== Extrait de la source
Si je manie des clichés et que ma manière de le faire est cliché, et que ma manière de me plaindre de mon manque d'originalité est cliché ("most writers are writers...") alors quoi, je continue à parler de mon mal d'écrire, comme si de rien n'était ? Insupportable. J'embrasse le cliché, je l'assume, le revendique ? Déjà fait (et minable). Je tente de faire une œuvre qui parle entièrement d'autre chose, de tout sauf d'écriture ? qui ne prend la place de rien, qui s'annule et dégoûte de la lecture, une œuvre qui amène au monde, qui intime aux lecteurs d'arrêter de lire ? Okay, pourquoi pas, déjà mieux, ou plus radicalement : cesser d'écrire ? Oui ! Mieux vaudrait se taire. Je me tairai, oui !, au moins je n'augmenterai pas l'entropie pour rien. J'écrirai seulement malgré moi, poussé par la hâte d'en finir, pour propager cet évangile : taisons-nous, et mourons. Extinction. Planète Aokigahara. Le dernier chant. DEATH IS THE NORM, LIFE IS ANOMALOUS

Ou pas besoin, tant que l'on met fin à cette idolâtrie du langage humain (anthropocentrisme stupide qui constitue le stade inférieur de la compréhension de la vérité). Partir me promener en forêt, réparer des voitures, élever des enfants avec l'écrit comme outil mais jamais comme objectif, avec l'écrit comme technologie fonctionnelle au même titre que les savants écrivent, de tout sauf d'eux-mêmes et de leur pratique, sinon comme parcelles, comme objets d'étude partiellement intéressant, réintégrés dans le cosmos cousu de cartes et d'expériences non symboliques.
====
== Lignes présentées
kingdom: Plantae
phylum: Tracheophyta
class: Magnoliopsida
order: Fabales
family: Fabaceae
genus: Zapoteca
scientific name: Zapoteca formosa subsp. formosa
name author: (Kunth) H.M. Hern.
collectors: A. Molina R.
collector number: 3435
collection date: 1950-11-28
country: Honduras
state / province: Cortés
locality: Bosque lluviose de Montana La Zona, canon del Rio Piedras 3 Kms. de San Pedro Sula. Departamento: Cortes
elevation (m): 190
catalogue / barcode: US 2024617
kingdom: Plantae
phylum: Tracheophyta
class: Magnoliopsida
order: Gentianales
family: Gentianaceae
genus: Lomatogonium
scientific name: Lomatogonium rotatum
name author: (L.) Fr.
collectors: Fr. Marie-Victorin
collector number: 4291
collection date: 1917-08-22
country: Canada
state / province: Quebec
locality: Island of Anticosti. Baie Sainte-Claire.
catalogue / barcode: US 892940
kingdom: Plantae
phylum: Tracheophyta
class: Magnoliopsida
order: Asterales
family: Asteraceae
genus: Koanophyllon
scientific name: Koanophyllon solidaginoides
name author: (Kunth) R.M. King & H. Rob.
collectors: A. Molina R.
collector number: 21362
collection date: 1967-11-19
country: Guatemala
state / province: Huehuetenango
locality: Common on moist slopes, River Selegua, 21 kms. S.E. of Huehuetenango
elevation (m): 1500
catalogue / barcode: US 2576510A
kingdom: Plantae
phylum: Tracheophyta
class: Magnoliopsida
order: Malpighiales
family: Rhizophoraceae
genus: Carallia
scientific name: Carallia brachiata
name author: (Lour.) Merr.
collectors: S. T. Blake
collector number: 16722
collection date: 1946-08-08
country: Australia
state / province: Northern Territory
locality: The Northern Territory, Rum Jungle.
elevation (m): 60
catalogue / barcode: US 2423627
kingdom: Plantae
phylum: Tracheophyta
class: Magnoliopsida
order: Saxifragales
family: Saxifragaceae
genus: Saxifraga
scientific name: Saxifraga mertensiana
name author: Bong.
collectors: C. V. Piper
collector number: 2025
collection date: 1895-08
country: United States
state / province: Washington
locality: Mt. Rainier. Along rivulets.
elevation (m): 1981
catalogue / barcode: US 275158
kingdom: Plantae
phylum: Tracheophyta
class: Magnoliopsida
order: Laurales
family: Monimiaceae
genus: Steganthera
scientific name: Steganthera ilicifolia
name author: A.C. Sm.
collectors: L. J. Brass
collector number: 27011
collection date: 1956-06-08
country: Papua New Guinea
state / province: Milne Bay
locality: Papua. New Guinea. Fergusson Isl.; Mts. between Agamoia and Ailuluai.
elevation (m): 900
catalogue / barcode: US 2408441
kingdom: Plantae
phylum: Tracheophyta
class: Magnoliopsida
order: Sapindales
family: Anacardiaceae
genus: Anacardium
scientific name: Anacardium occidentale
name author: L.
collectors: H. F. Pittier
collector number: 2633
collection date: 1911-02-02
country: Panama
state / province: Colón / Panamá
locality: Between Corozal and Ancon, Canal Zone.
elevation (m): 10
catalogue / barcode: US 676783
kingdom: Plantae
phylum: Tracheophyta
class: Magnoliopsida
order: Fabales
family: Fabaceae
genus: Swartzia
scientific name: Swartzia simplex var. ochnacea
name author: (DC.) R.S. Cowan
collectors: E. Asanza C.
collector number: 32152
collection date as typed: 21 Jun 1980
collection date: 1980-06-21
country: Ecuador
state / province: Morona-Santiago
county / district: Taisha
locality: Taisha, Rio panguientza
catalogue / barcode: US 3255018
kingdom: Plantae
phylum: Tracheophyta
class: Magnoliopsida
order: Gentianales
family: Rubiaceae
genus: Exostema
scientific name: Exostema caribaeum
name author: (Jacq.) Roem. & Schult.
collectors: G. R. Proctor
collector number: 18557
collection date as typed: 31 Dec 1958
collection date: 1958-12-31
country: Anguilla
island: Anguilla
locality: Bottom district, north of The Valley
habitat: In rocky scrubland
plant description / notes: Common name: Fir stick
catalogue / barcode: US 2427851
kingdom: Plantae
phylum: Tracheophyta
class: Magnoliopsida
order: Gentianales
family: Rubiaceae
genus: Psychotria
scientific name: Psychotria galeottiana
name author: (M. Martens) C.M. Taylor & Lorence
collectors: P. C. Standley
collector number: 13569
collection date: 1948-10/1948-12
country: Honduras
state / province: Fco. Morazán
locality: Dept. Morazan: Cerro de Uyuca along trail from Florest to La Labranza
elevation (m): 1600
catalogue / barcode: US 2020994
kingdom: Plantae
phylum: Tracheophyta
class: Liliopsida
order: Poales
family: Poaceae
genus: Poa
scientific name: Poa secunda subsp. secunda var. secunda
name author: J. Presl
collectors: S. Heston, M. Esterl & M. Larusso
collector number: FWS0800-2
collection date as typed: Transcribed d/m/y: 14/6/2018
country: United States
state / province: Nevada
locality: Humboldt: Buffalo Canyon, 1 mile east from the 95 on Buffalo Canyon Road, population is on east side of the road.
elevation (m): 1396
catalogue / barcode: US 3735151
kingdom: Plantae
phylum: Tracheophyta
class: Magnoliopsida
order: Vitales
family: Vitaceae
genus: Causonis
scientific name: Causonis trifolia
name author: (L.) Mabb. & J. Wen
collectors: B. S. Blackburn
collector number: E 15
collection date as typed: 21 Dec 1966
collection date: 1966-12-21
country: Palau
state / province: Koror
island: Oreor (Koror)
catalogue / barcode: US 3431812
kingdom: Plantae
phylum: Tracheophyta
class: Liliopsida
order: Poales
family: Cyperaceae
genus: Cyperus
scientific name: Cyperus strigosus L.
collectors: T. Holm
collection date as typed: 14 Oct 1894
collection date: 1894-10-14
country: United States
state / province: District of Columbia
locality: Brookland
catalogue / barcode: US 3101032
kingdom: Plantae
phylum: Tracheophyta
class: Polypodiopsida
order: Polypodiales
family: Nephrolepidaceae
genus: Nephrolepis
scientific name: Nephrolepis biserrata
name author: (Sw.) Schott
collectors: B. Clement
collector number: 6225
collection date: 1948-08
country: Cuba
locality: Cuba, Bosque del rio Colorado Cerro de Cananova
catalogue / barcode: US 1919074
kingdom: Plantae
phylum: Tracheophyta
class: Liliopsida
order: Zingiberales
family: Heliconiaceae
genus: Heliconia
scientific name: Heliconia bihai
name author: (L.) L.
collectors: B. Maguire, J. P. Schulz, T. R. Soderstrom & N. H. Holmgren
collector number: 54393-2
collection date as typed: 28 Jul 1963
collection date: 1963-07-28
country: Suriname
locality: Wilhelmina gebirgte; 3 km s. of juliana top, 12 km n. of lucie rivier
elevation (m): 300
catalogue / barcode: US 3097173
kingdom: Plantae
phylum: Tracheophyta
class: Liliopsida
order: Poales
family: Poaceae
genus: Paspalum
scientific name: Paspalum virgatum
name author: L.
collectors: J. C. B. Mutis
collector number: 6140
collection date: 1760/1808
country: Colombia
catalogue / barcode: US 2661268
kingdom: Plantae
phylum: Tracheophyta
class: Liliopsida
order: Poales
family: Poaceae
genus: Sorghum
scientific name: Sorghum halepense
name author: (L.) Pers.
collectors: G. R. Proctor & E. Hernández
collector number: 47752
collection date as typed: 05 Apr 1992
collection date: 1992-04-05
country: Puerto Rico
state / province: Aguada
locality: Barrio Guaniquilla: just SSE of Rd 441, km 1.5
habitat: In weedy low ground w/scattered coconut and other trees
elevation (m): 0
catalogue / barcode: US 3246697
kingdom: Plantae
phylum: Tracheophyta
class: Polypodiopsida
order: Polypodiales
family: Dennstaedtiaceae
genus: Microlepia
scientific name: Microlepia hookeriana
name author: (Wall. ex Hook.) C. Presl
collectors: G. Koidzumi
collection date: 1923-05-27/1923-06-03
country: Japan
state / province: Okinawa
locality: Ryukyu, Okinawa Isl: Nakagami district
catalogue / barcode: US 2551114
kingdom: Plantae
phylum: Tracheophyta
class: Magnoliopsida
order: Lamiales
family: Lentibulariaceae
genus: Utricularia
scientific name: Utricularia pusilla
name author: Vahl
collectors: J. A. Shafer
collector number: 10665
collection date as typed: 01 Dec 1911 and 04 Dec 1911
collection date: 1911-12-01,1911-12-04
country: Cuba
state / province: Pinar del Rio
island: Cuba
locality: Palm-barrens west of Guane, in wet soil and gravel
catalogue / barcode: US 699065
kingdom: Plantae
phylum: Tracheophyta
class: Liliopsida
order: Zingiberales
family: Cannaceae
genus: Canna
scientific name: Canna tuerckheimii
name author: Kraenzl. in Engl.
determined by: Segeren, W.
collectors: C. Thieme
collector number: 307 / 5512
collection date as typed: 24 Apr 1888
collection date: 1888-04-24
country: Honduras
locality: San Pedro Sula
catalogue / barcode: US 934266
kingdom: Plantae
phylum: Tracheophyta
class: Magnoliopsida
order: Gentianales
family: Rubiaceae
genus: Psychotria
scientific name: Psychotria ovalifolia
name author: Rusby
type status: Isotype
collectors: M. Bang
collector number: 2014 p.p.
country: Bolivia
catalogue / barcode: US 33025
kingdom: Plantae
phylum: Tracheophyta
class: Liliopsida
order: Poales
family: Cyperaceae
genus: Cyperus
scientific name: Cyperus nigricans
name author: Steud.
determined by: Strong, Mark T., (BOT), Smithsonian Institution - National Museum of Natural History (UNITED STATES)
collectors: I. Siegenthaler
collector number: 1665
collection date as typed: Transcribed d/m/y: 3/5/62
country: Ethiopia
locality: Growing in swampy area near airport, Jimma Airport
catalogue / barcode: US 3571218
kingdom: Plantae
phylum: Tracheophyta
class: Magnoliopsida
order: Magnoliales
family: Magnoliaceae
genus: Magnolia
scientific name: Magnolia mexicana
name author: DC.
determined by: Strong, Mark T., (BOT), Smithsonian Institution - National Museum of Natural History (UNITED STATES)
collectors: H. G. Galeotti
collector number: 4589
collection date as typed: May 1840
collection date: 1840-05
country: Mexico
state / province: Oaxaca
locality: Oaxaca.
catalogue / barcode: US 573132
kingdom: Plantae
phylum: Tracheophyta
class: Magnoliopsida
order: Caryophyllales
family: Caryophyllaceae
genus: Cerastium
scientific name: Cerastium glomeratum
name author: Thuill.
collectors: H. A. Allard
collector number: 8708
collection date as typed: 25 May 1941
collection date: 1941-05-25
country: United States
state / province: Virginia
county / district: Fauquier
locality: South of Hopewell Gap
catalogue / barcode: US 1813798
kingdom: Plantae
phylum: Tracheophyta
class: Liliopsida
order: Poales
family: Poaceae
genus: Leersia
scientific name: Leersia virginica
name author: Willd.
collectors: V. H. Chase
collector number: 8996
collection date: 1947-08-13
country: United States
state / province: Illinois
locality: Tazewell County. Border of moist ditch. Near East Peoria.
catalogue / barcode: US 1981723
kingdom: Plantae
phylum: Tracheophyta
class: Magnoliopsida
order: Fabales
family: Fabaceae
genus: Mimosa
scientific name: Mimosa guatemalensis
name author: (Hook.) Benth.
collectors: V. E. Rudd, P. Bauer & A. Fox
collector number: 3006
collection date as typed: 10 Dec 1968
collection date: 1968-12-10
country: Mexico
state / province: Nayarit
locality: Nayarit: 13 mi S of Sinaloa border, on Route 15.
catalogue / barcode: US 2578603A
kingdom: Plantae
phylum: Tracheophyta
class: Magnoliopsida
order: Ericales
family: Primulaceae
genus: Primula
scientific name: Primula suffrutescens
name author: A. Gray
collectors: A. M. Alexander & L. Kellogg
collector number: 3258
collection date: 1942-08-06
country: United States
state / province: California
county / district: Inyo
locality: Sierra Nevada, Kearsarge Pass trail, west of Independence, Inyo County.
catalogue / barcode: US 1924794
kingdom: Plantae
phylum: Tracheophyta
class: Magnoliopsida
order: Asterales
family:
====
Votre tâche:
Recopiez, s'il vous plaît, un passage de l'extrait sans rien y changer : commencez aux mots contenant « Ou pas besoin, tant » et arrêtez-vous après « d'expériences non symboliques. ». Les lignes ci-dessus forment un matériau à part, indépendant de l'extrait.

Solution du problème:
Ou pas besoin, tant que l'on met fin à cette idolâtrie du langage humain (anthropocentrisme stupide qui constitue le stade inférieur de la compréhension de la vérité). Partir me promener en forêt, réparer des voitures, élever des enfants avec l'écrit comme outil mais jamais comme objectif, avec l'écrit comme technologie fonctionnelle au même titre que les savants écrivent, de tout sauf d'eux-mêmes et de leur pratique, sinon comme parcelles, comme objets d'étude partiellement intéressant, réintégrés dans le cosmos cousu de cartes et d'expériences non symboliques.